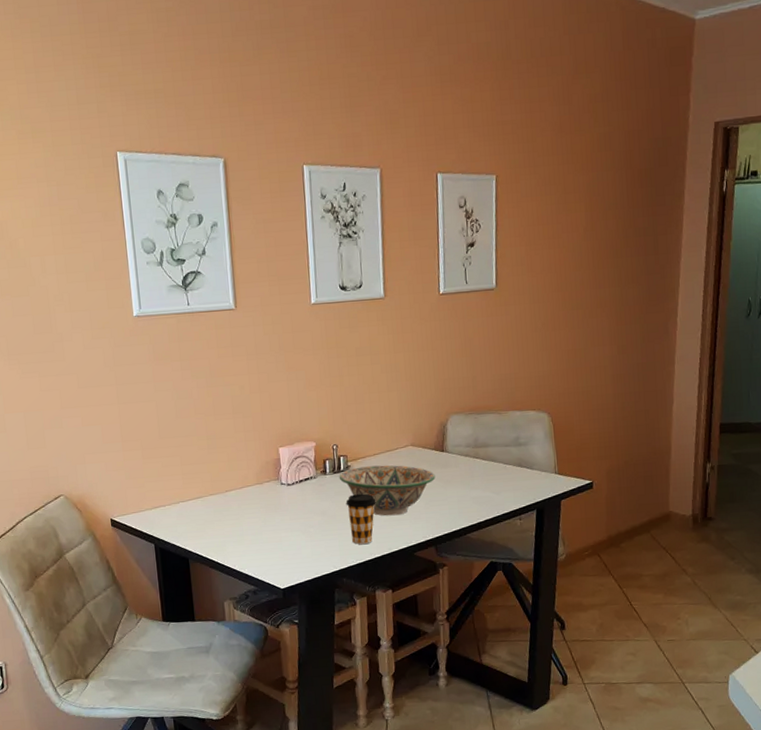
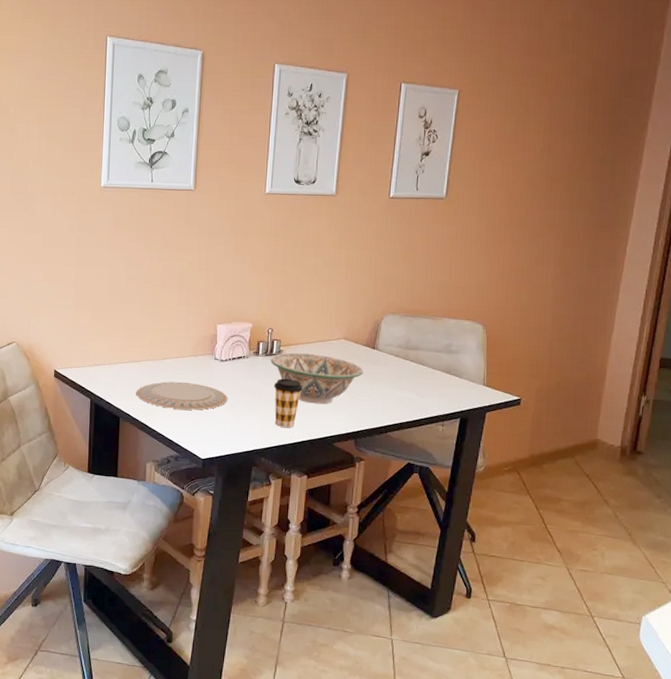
plate: none [202,512,301,542] -> present [136,382,228,410]

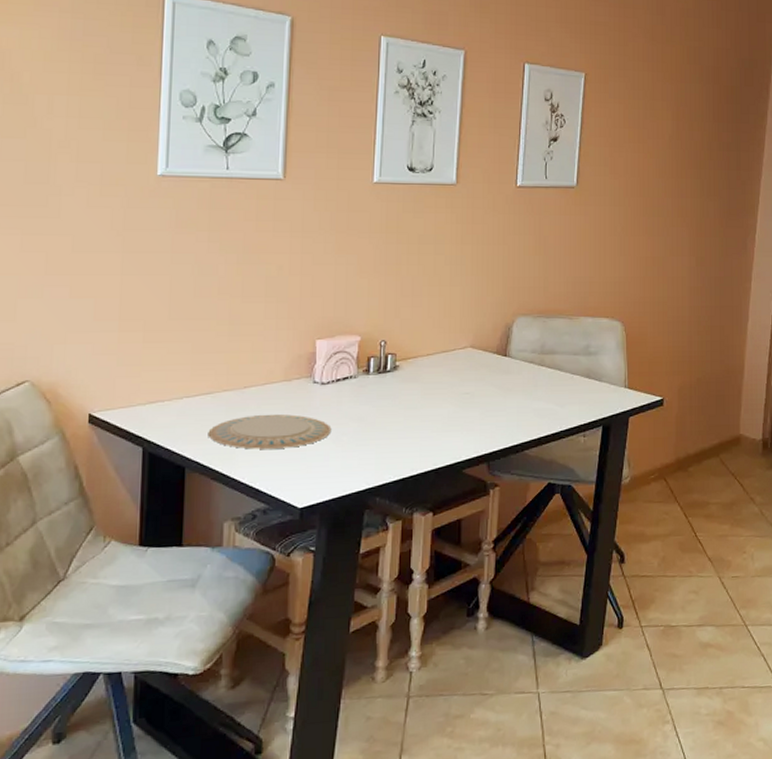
decorative bowl: present [270,353,364,405] -> none [384,367,495,426]
coffee cup: present [273,378,303,427] -> none [389,398,424,457]

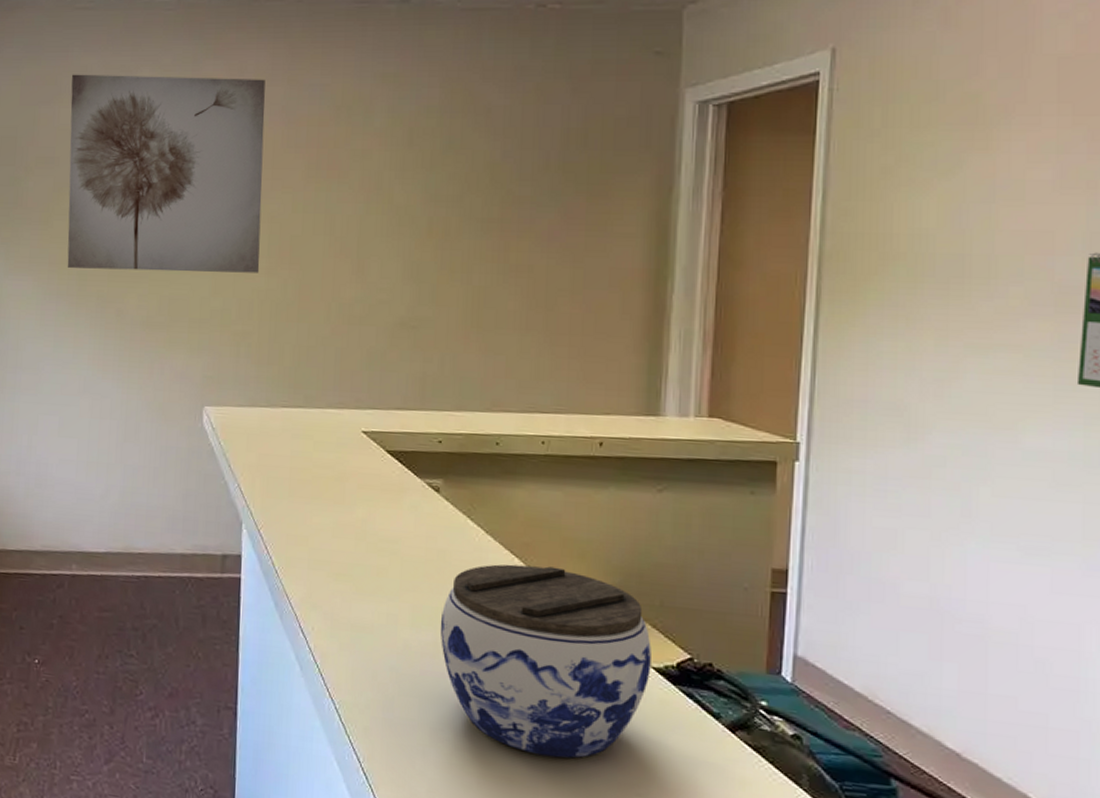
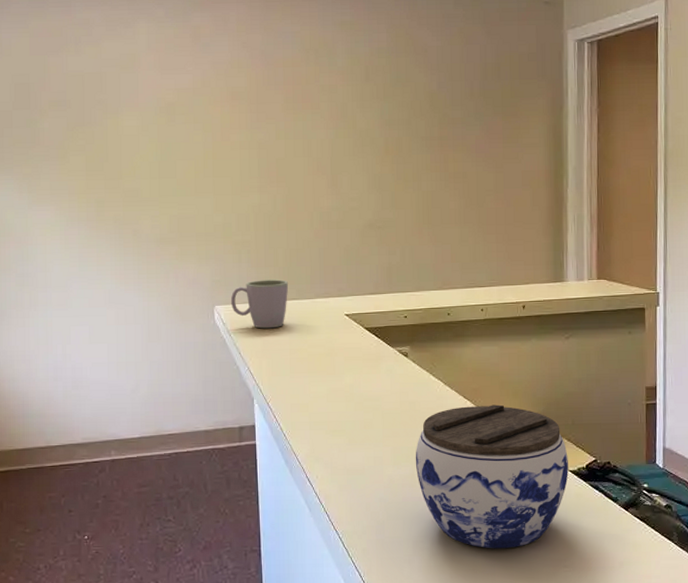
wall art: present [67,74,265,273] -> none [76,26,253,197]
mug: none [224,380,295,440] -> present [231,279,289,329]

Activity | What is needed is every line from the one with "decorative bowl: present" to the final line of the listing above, set down exactly and with the pictures left out.

Answer below |
decorative bowl: present [270,353,364,405] -> none [384,367,495,426]
coffee cup: present [273,378,303,427] -> none [389,398,424,457]

wall art: present [67,74,265,273] -> none [76,26,253,197]
mug: none [224,380,295,440] -> present [231,279,289,329]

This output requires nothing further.